[Start PAGE EXTRACT]
Apparently, a fundamental part of our individual belief system is that we are good people. If we stop believing this, it is hard to go on with life. According to Keith Paine, the author of Good Reasonable People: The Psychology Behind America’s Dangerous Divide, we employ “flexible reasoning” as part of our “psychological immune system.” We believe in our own goodness so we can withstand the disappointment of our own faulty logic and regrettable actions.

At least sometimes, then, our beliefs focus not on the truth, but on survival.


***

In the 17th century, Bishop James Ussher, an Irish scholar and priest, announced that he had discovered the exact time and date that God had created the world: 6 p.m. on Oct. 22, 4004 B.C.E. (The precision is impressive.)

Upon Ussher’s death in 1656, the cleric was buried in the graveyard of Westminster Abbey, a mark of his notoriety. He died a much-esteemed man.

Roughly two centuries later, another celebrated scholar was buried not too far from where Ussher’s bones lay in the ground—Charles Darwin.

I like the fact that the bodily remnants of these two thinkers lie near each other. It seems to point to some fundamental fact about life: truth is forever in front of us—beckoning us onward—and perhaps always just out of reach.


***

Four years ago, my mother died unexpectedly. On the day of her death, my belief in the sturdiness of the world died, too. This quicksand of new perspectives followed me everywhere, and I spent a lot of time wondering: where did she go?

I have not figured out what I believe about death.

What can I possibly believe about the unbelievable?


***

Humans have invented all sorts of creation stories. Yet, surprisingly, these narratives can be placed in roughly one of four categories: creation out of chaos, creation out of nothing, creation out of existing nature, or creation from a divine couple. The creation story in which one believes, of course, directly corresponds to when and where and to whom one is born.

I wish I could see what creation stories will be like in 500 years. In 2,000 years. In 5,000 years. They will look back at our beliefs now and smile.

They will say, “How quaint.”
[End PAGE EXTRACT]
TASK INSTRUCTIONS:
- a) Answer these questions from the essay on belief:
(i) What time and date did Bishop James Ussher announce for God's creation of the world?
(ii) Which scholar was buried not far from Ussher roughly two centuries after Ussher's death?
(iii) What are the four categories into which creation stories can roughly be placed?
- b) Reproduce the essay on belief word for word from "Four years ago, my" to "one is born.".
- c) Carry on writing the essay on belief, picking up after its final line.
[Start INFORMATION GIVEN]
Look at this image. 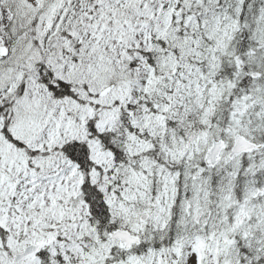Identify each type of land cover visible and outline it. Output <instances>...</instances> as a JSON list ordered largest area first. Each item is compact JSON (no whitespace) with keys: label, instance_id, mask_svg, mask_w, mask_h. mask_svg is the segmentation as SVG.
Wrapping results in <instances>:
<instances>
[{"label":"snow or ice","instance_id":"6c2138e0","mask_svg":"<svg viewBox=\"0 0 264 264\" xmlns=\"http://www.w3.org/2000/svg\"><path fill=\"white\" fill-rule=\"evenodd\" d=\"M0 264H264V0H0Z\"/></svg>","mask_w":264,"mask_h":264}]
</instances>
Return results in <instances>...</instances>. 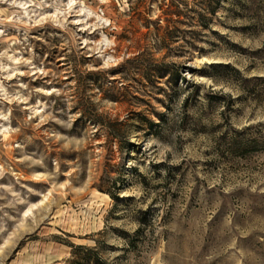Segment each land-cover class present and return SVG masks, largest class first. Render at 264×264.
Wrapping results in <instances>:
<instances>
[{"label":"rangeland","instance_id":"1","mask_svg":"<svg viewBox=\"0 0 264 264\" xmlns=\"http://www.w3.org/2000/svg\"><path fill=\"white\" fill-rule=\"evenodd\" d=\"M181 7L0 0V264H264V0Z\"/></svg>","mask_w":264,"mask_h":264},{"label":"trees","instance_id":"2","mask_svg":"<svg viewBox=\"0 0 264 264\" xmlns=\"http://www.w3.org/2000/svg\"><path fill=\"white\" fill-rule=\"evenodd\" d=\"M196 6H191L188 4V0H171L172 12L176 14L178 17H181L184 14V11L181 6L186 5L188 11L193 12L194 14L198 15L200 18V25L203 27H208L209 23L207 22V14L215 15L221 4L222 0H193ZM179 21V18L177 19ZM73 248V259L71 263H79L84 264L82 262L86 261L87 263L92 264H114L112 262L107 261L100 255L95 253V249L90 246L85 245H71ZM84 250L85 256L80 255L79 251Z\"/></svg>","mask_w":264,"mask_h":264}]
</instances>
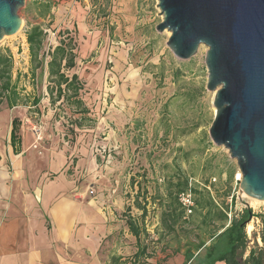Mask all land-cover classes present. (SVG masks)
[End INFORMATION GIVEN]
ANSWERS FOR THE TASKS:
- a)
(i) 6 p.m. on Oct. 22, 4004 B.C.E.
(ii) Charles Darwin.
(iii) Creation out of chaos, creation out of nothing, creation out of existing nature, and creation from a divine couple.

- b)
Four years ago, my mother died unexpectedly. On the day of her death, my belief in the sturdiness of the world died, too. This quicksand of new perspectives followed me everywhere, and I spent a lot of time wondering: where did she go?

I have not figured out what I believe about death.

What can I possibly believe about the unbelievable?


***

Humans have invented all sorts of creation stories. Yet, surprisingly, these narratives can be placed in roughly one of four categories: creation out of chaos, creation out of nothing, creation out of existing nature, or creation from a divine couple. The creation story in which one believes, of course, directly corresponds to when and where and to whom one is born.

- c)
***

Yuval Harari argues in his recent book on artificial intelligence that while human culture has always created and propagated belief systems, we are headed into a new era, one in which humans will no longer be the source and enforcers of ideas. In the not-too-distant future, Harari writes, computers will “eat the whole of human culture—everything we have created over thousands of years—digest it and begin to gush out a flood of new cultural artifacts.” It will be, he explains, the end of human-dominated history. Our “cultural prisms and traditions” will be designed by A.I.; it will tell us what to believe—and what not to believe.

I don’t know if I believe this.


***

My son was about seven years old when he accidentally left his favorite stuffed animal at a park. For years, he had believed that all of his toys came alive at night. Sometimes before bed, he would construct elaborate obstacle courses in his room for them to play on while he slept. So on the night he lost his stuffed pelican, he was understandably distraught.

“What will he do when he comes alive?” he asked. “He’ll be so lost and cold and afraid.”

“It’ll be okay,” I said. “We can go look for him tomorrow.”

But he was inconsolable.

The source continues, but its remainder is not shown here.